India – India’s ministry of shipping is to invest 100 million rupees (US$ 1.5 million) in improving ship recycling conditions at the Alang-Sosiya recycling yard in Gujarat. Most of the money will go into workforce safety training.
The investment forms part of India’s Coastal Community Development Programme and an estimated 30 million rupees will be spent in this field over the next three years.
This shipbreaking training initiative has been designed according to the National Skill Qualification Framework and will focus on safety issues likely to lead to injury, death or chronic occupational diseases.
Owing to the hazardous nature of shipbreaking in India, the Gujarat Maritime Board set up a local Safety Training and Labour Welfare Institute which has gone on to train some 100 000 labourers at the Alang hub over the last decade. The Alang-Sosiya yard is one of the biggest in Asia, recycling on average some 350 vessels per year and generating more than 3 million tonnes of steel scrap.
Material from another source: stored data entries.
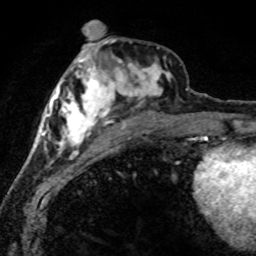
Breast MRI (dynamic contrast-enhanced), one axial slice. Position 30 of 80 along the scan axis. Cropped to one breast. Dynamic contrast-enhanced series, time point 2 of 8 at this slice position (early post-contrast). 1.5 T. TE 4.2 ms, TR 7.1 ms. 2 mm slice thickness. 256 × 256 image matrix. Female patient.
Outlined on this slice (semi-automatically segmented with operator editing):
- enhancing-tissue mask used for the functional tumour volume (all voxels passing the contrast-enhancement thresholds inside the analysis volume; usually the tumour): bounding box <42,46,172,165> (left, top, right, bottom; pixels)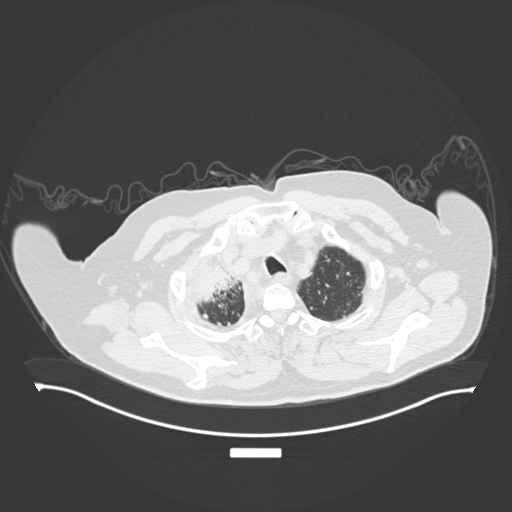
Chest CT, one axial slice. Slice 170 of 201 in the series (ordered by position). Reconstruction kernel B30f. 120 kVp. Lung window (W 1500 / L -600 HU). 512 × 512 image matrix. Male patient, age 69 years. From the clinical record (not read from this slice): clinical TNM (as recorded): T4 N3 M1.
Annotated regions visible in this slice (rectangle marked by the reading radiologist):
- lung tumour (recorded histology: adenocarcinoma): bounding box [x1, y1, x2, y2] px = [188, 256, 247, 311]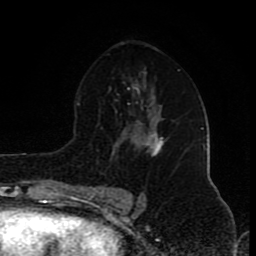
Breast MRI (dynamic contrast-enhanced), one axial slice; slice 52 of 80 in the series (ordered by position); cropped to one breast; dynamic contrast-enhanced series, time point 2 of 8 at this slice position (early post-contrast); 1.5 T; TE 4.2 ms, TR 7 ms; 2 mm slice thickness; 256 × 256 image matrix. Female patient.
Outlined on this slice (semi-automatically segmented with operator editing):
- enhancing-tissue mask used for the functional tumour volume (all voxels passing the contrast-enhancement thresholds inside the analysis volume; usually the tumour): box from (x=137, y=122) to (x=164, y=157) px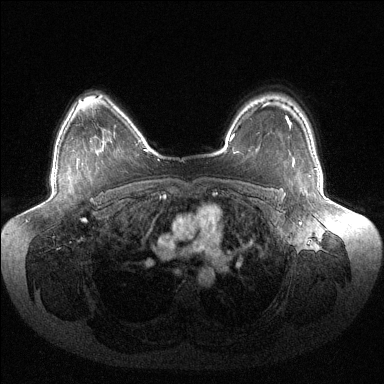
Breast MRI (dynamic contrast-enhanced), one axial slice. Slice 104 of 144 in the series (ordered by position). Dynamic contrast-enhanced series, time point 2 of 6 at this slice position (early post-contrast). 1.5 T. TE 1.5 ms, TR 4.6 ms. 1.2 mm slice thickness. 384 × 384 image matrix, field of view 430 × 430 mm. Female patient.
Annotated regions visible in this slice (semi-automatic segmentation, software-assisted and operator-edited):
- enhancing-tissue mask used for the functional tumour volume (all voxels passing the contrast-enhancement thresholds inside the analysis volume; usually the tumour): bounding box [x1, y1, x2, y2] px = [289, 122, 291, 127]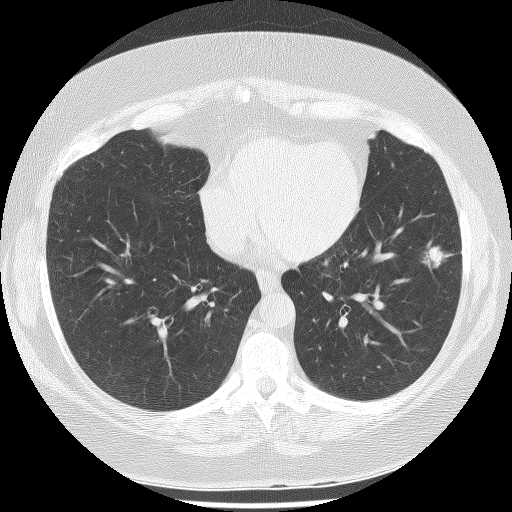
Low-dose screening chest CT, one axial slice. Position 100 of 233 along the scan axis. Reconstruction kernel BONE. 120 kVp. Lung window (W 1500 / L -600 HU). 512 × 512 image matrix, field of view 340 × 340 mm.
Structures marked on this image (outlined manually by an expert reader):
- lesion 1 (tumor, lower lobe of left lung): box from (x=423, y=241) to (x=454, y=271) px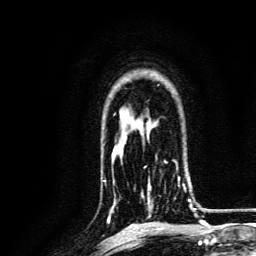
Breast MRI, one axial slice. Slice 96 of 134 in the series (ordered by position). Cropped to one breast. Dynamic contrast-enhanced series, time point 2 of 6 at this slice position (early post-contrast). 3 T. TE 4.7 ms, TR 9 ms. 256 × 256 image matrix, field of view 170 × 170 mm. Female patient.
Structures marked on this image (semi-automatically segmented with operator editing):
- enhancing-tissue mask used for the functional tumour volume (all voxels passing the contrast-enhancement thresholds inside the analysis volume; usually the tumour): bounding box [x1, y1, x2, y2] px = [141, 161, 191, 217]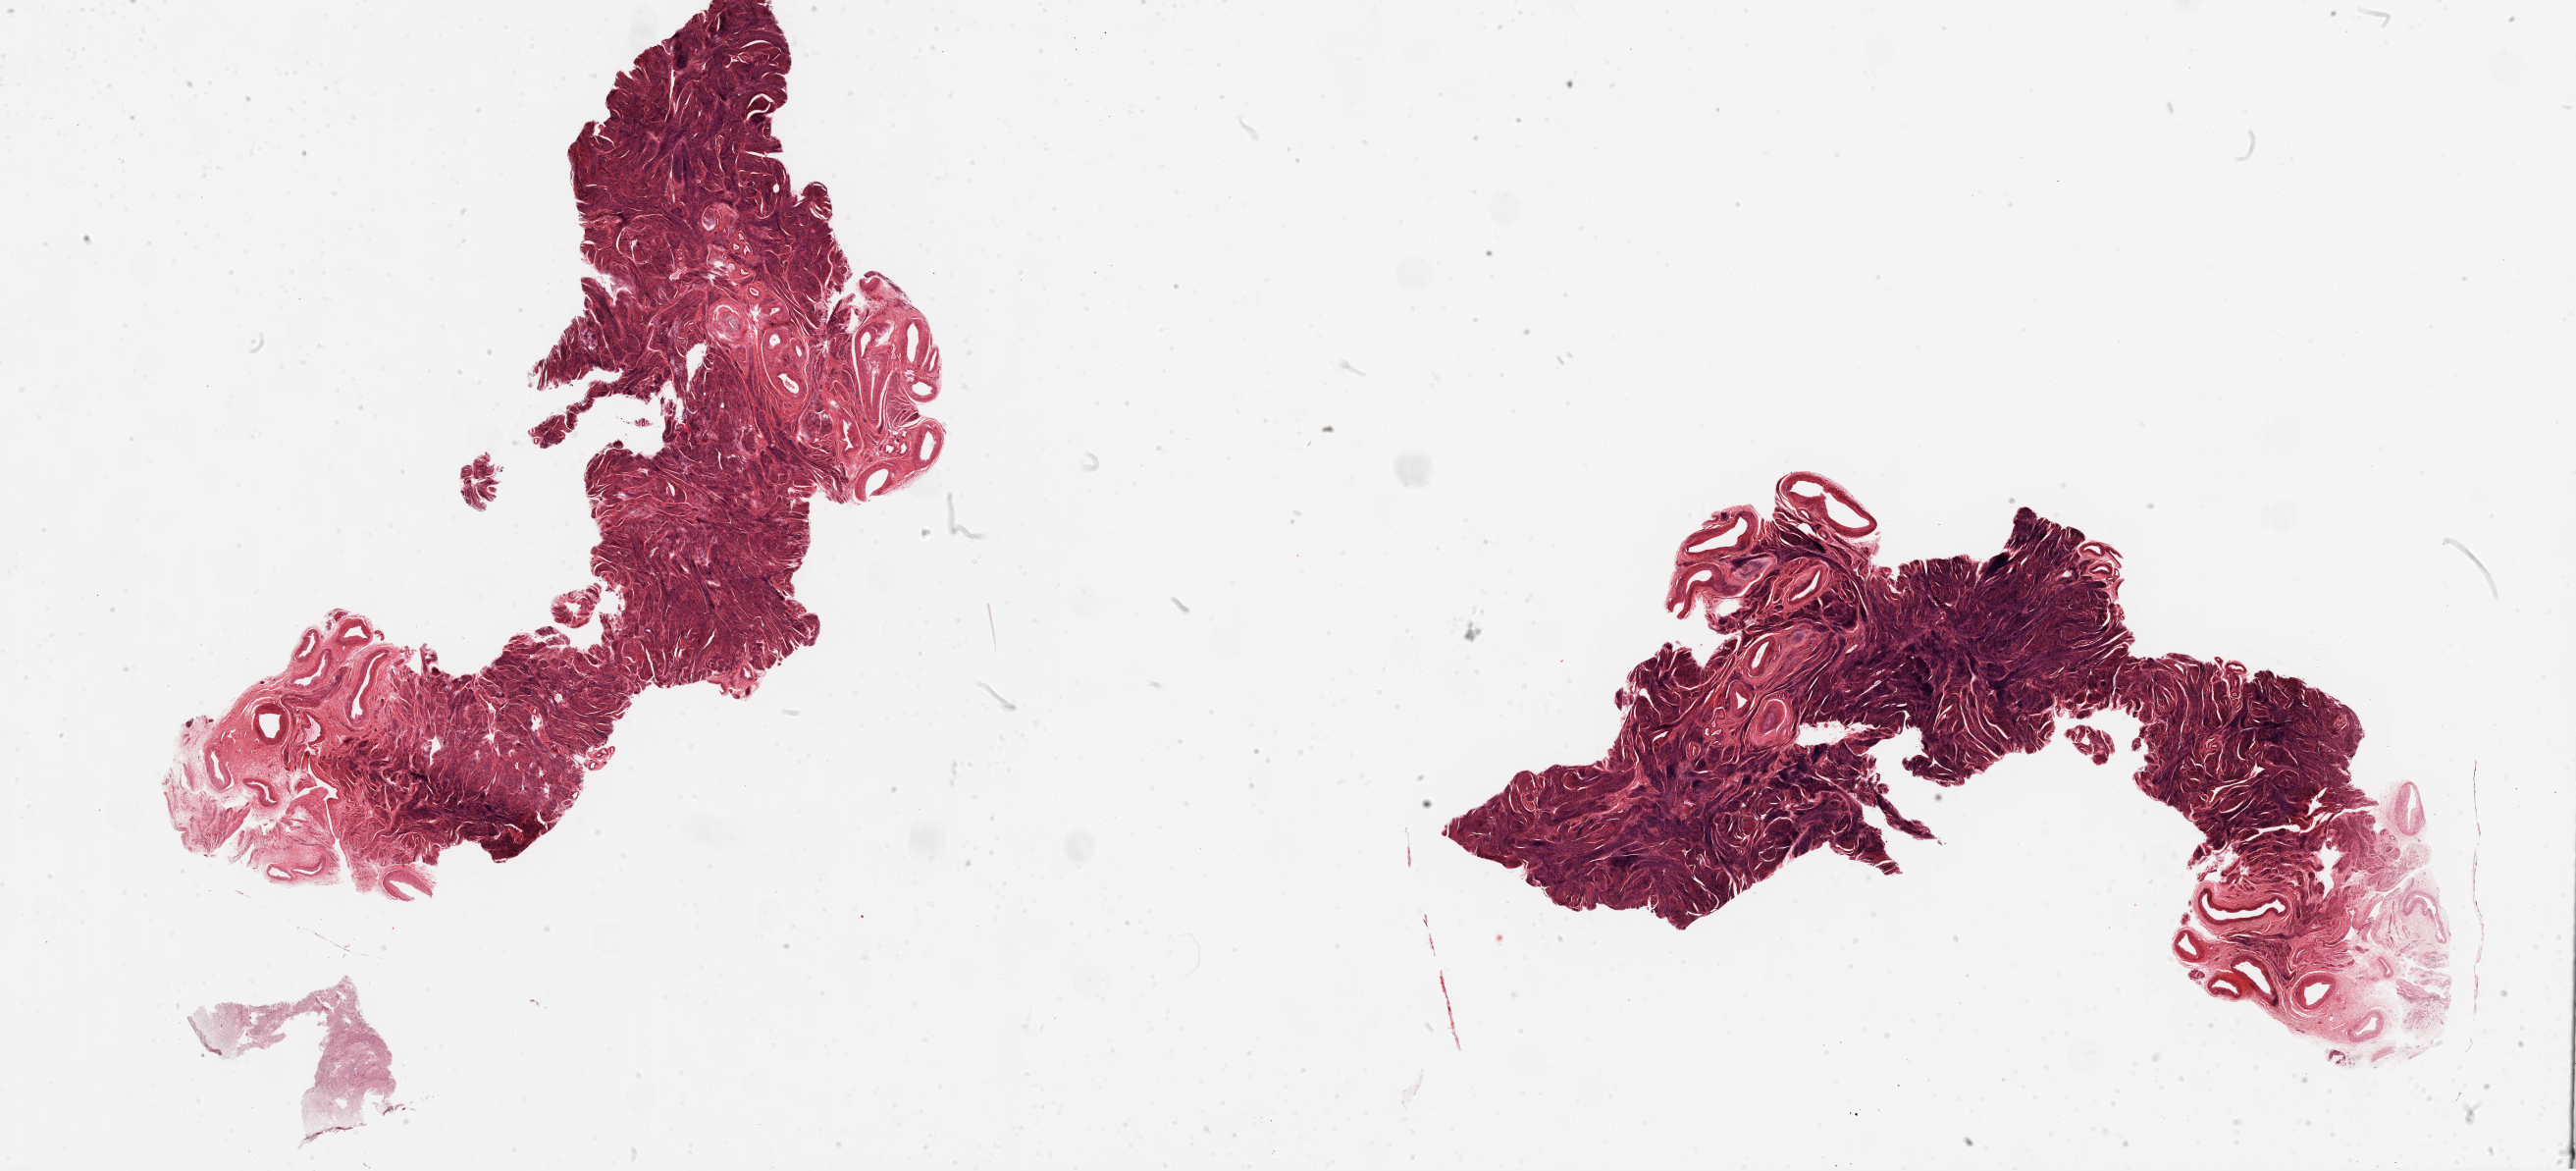
Digitized H&E-stained tissue section (whole slide) — a low-resolution overview of the entire scanned area, about 42.1 x 19.1 mm (from a 20x scan). Frozen section from the top of the tissue portion. Sample: solid tissue normal (non-tumour tissue), ovary. Female, age 69 years at initial diagnosis.
This section: solid tissue normal sample (biorepository sample class). Patient diagnosis: Serous cystadenocarcinoma, NOS.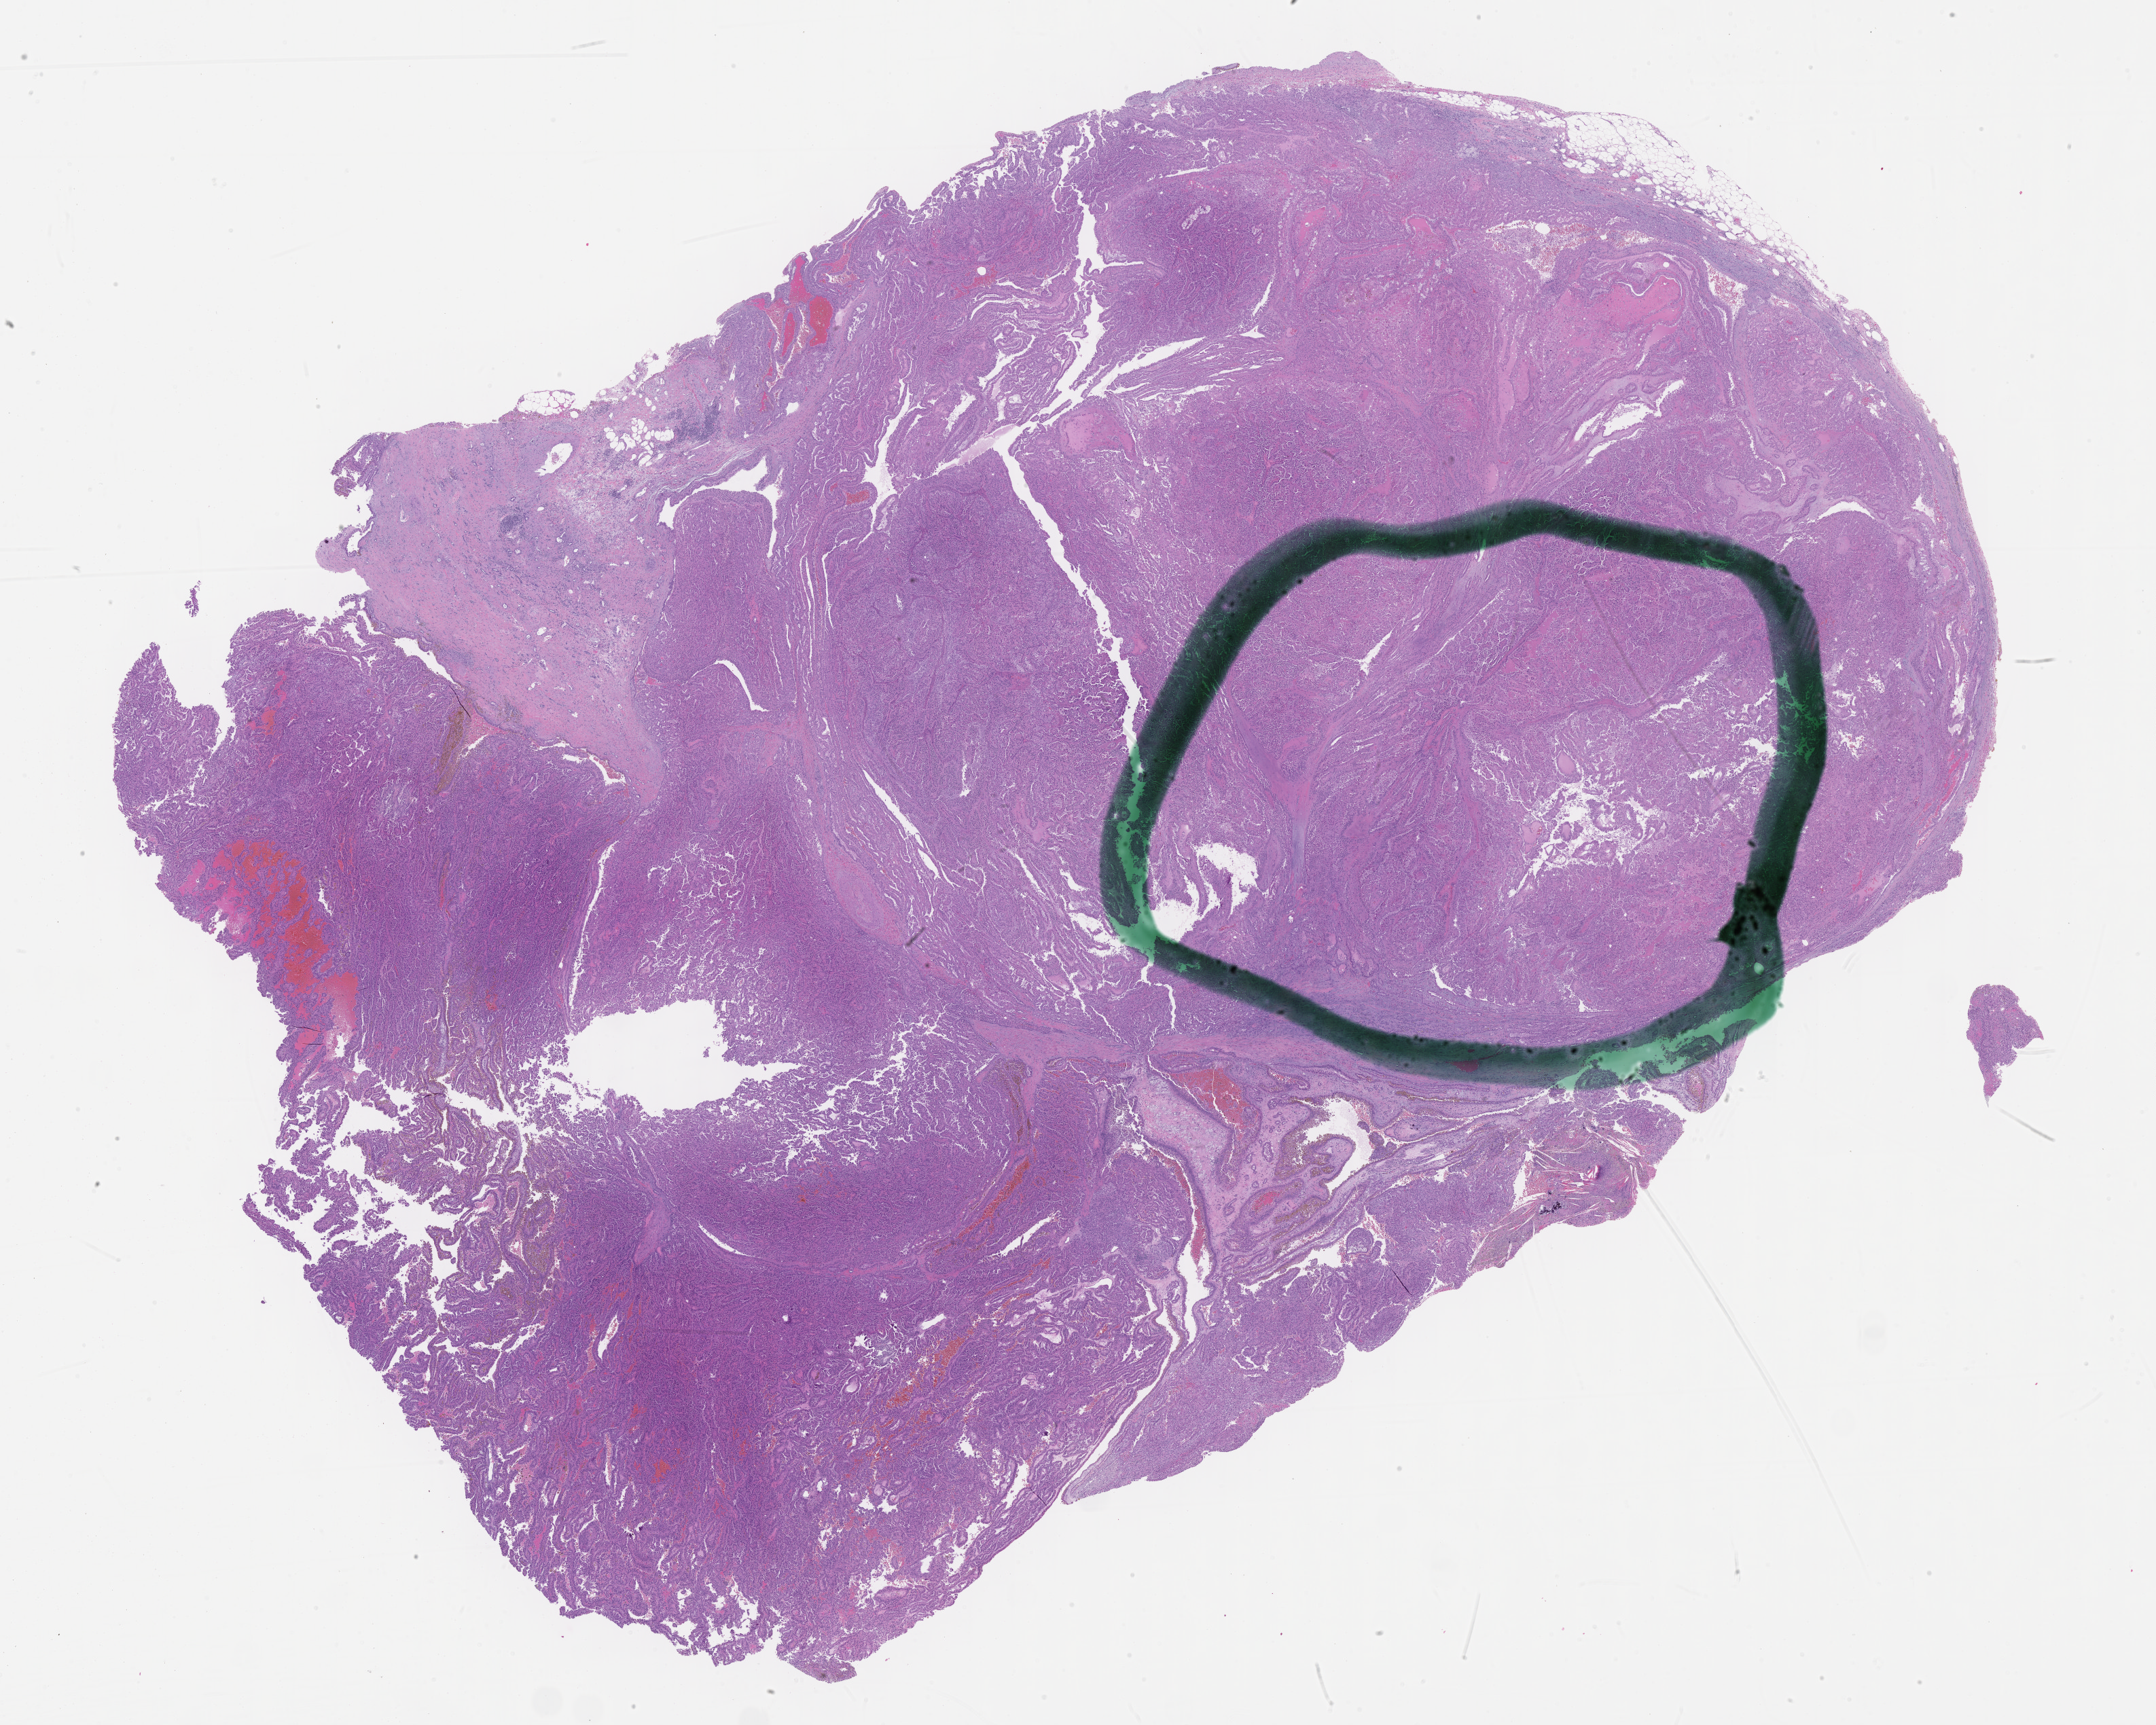
Digitized H&E tissue section (whole slide), whole scanned area (about 25.7 x 20.5 mm, slide scanned at 40x) shown as a low-resolution overview; FFPE section; primary tumour sample from the kidney. Patient: male, age at initial diagnosis 74 years.
* AJCC pathologic stage: III (7th edition)
* pathologic diagnosis: Papillary adenocarcinoma, NOS
* lymph nodes positive (case pathology): 5 of 7 examined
News of the safety training investment comes after several gas cylinder explosions on board an oil production and storage tanker beached at the Gadani shipbreaking plot killed at least 21 workers and seriously injured around 60 more.
‘This terrific accident is a painful reminder of the dangerous working conditions at the shipbreaking yards in Gadani,’ comments Ingvild Jenssen, policy director of the NGO Shipbreaking Platform.
Abid Qaiyum Suleri, executive director of the Sustainable Development Policy Institute, adds: ‘Health and safety must come first. This terrible blast could have been avoided.’ Rescue operations proved extremely difficult owing to the lack of ambulances and firefighting equipment, and because rapid access to the ship and the workers stuck inside were ‘extremely challenging’, he points out.